Aside from the big thrill of Jay-Z's appearance, this was a night of small pleasures. The small satisfaction of hearing the keyboardist Page McConnell splash rainwater chords around Mr. Anastasio's puddle-stomping guitar solos. The small shock in the middle of "Tweezer," when Mr. Anastasio added a metallic, hollowed-out guitar line to Mike Gordon's low, grunting bass, leaving an eerie emptiness in the middle. The small but sublime moment during "Harry Hood," when fans near the stage tossed glow sticks and glow rings in the air, creating a neat visual echo of the neon circles that surround the stadium lights.

And although it's not polite to speak ill of the nearly dead, this is probably the right time to note that Phish has always been a small band, with small notions about what a band should be. Its four members are so intensely focused on musicianship that they contract out most of the lyric-writing to a nonmember, Tom Marshall. They are so committed to live performances that their albums have often been mere footnotes. They are not really interested in selling things or making statements or even singing, most of the time. They just want to play their instruments.

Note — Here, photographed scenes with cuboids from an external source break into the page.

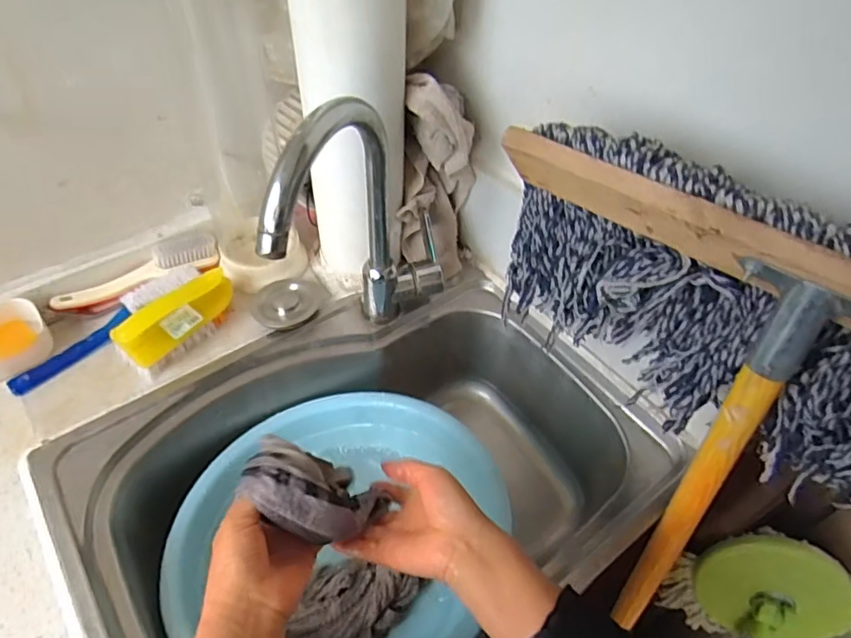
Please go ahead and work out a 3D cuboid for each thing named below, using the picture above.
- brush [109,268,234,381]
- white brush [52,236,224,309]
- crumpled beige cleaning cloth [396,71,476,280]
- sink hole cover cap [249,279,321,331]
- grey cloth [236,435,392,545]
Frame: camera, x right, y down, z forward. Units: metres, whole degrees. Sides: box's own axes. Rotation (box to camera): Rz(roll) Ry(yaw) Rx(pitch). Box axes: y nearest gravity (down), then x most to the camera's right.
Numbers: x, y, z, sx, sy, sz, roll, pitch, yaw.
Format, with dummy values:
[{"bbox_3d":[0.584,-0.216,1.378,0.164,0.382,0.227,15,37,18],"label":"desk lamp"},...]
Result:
[{"bbox_3d":[-0.285,0.002,0.654,0.051,0.060,0.139,37,58,25],"label":"brush"},{"bbox_3d":[-0.363,-0.059,0.712,0.202,0.034,0.049,-21,54,-19],"label":"white brush"},{"bbox_3d":[0.015,-0.167,0.677,0.083,0.238,0.070,4,50,1],"label":"crumpled beige cleaning cloth"},{"bbox_3d":[-0.174,-0.023,0.703,0.082,0.026,0.069,-11,51,-12],"label":"sink hole cover cap"},{"bbox_3d":[-0.081,0.147,0.477,0.041,0.153,0.075,-32,49,18],"label":"grey cloth"}]

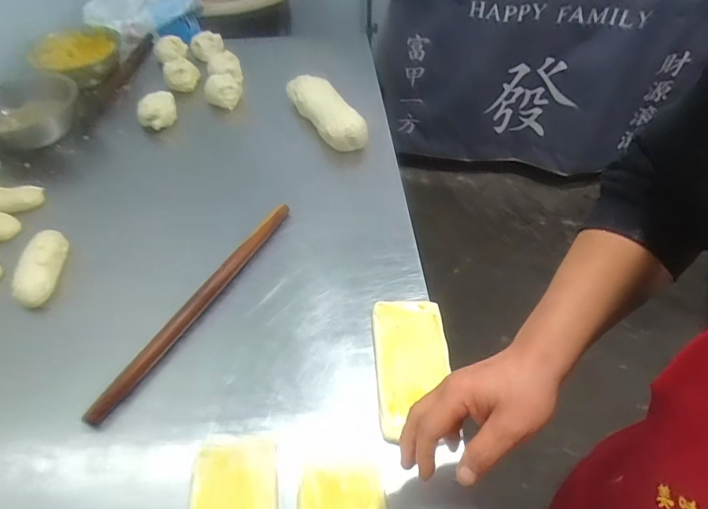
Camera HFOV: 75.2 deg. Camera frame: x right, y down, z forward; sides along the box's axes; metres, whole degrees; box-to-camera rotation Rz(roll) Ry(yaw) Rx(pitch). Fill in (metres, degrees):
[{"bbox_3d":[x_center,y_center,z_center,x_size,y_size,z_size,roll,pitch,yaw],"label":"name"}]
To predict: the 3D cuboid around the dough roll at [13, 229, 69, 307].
[{"bbox_3d":[-0.440,0.017,0.649,0.041,0.038,0.116,2,60,-1],"label":"dough roll"}]

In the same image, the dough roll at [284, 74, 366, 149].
[{"bbox_3d":[-0.052,-0.287,0.894,0.081,0.064,0.234,-24,54,-19],"label":"dough roll"}]

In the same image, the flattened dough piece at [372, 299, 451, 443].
[{"bbox_3d":[0.071,0.127,0.566,0.089,0.017,0.180,-6,44,3],"label":"flattened dough piece"}]

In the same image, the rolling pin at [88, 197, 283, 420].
[{"bbox_3d":[-0.203,0.055,0.623,0.022,0.027,0.385,22,50,17],"label":"rolling pin"}]

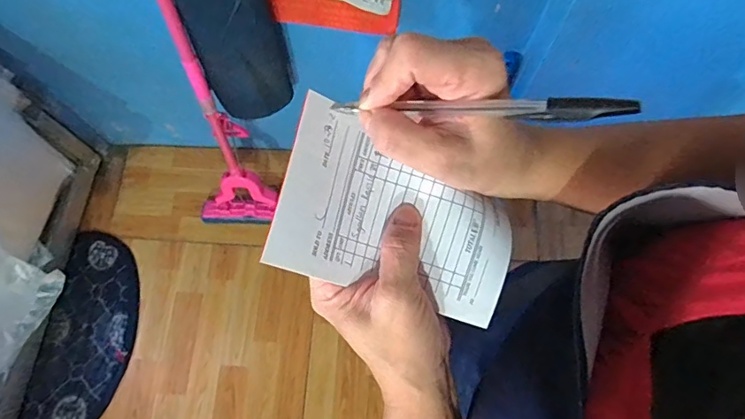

That is precisely the problem. To love Phish you have to give up on a lot. You have to give up on hit singles. (A fan was overheard complaining that a new composition, "Crowd Control," sounded like a "radio song.") You have to give up on the singer as a character: a prophet, a lover, a sign of the times, a wreck. You have to give up on politics and demographics. You have to give up on fashion and fads, controversy and choreography, hookups and haircuts. All that's left is four musicians.

Some fans might be glad to be rid of these distractions, but for most of us they are a big part of why we love music. These distractions are our pop culture: they help us attach meaning to songs; they help us connect all the fragments we hear every day, giving us reasons to swoon and rant and argue, years and decades later.

Phish never really seemed like part of our pop culture, which is why it was always so easy to ignore. The band will leave behind hundreds of thousand of rabid fans, some of them gravitating toward other Phish-like cults. But what about the rest of us? Will Phish leave a scar? Or will the band just disappear, as if it were never here at all?

If you had left KeySpan Park at the end of Phish's second set, you could have wandered through a parking lot full of hawkers and stoners and then headed for the boardwalk, not far from the stadium stage. A few ticketless fans were leaning on the chain-link fence, soaking up the encore, "Bug," but if you kept going, the soft strains of Phish were soon overwhelmed by the usual sights and sounds of Coney Island: piña coladas in plastic vases, barkers barking, cheap speakers blasting thug-love ballads. If you hadn't known, you would never have guessed that not far away, thousands of Phish fans were stumbling out into the New York night together, one last time.